» **Aim of the exercise**
How many lines in the rows below contain the string "liver", with case counting? Give only the number.

--------------------------------------------------

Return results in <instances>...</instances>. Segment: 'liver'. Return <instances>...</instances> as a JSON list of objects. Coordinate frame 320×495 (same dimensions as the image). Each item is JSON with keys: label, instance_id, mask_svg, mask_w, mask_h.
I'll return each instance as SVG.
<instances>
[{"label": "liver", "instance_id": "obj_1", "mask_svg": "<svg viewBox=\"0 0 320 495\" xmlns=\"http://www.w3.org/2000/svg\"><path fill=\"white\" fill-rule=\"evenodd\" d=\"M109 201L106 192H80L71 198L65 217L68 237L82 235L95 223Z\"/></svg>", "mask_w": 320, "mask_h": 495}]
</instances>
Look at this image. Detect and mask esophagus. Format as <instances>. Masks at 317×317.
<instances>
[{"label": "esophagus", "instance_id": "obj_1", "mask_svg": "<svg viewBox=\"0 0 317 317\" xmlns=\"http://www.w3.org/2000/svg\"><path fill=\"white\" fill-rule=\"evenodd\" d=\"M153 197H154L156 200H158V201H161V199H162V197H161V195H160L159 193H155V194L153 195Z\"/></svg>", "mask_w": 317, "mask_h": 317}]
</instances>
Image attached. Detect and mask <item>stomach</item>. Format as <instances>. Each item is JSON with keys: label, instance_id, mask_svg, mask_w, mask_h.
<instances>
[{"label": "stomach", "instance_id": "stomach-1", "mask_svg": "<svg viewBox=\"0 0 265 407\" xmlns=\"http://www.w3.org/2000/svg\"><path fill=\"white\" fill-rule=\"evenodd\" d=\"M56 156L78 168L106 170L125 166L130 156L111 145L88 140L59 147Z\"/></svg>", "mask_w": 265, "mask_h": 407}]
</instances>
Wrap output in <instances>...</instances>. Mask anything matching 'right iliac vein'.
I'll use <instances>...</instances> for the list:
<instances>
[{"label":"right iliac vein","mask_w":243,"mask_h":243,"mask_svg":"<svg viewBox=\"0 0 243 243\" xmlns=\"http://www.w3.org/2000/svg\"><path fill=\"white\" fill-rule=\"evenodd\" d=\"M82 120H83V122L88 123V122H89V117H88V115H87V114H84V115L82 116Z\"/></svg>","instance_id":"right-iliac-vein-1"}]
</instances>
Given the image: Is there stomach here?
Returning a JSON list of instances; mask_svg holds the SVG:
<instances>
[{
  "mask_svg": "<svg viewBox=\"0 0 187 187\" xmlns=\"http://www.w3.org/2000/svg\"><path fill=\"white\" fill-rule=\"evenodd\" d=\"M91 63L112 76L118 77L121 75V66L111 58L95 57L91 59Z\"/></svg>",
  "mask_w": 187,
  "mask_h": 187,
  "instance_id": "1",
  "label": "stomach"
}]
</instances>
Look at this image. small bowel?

--------------------------------------------------

» **Written response**
2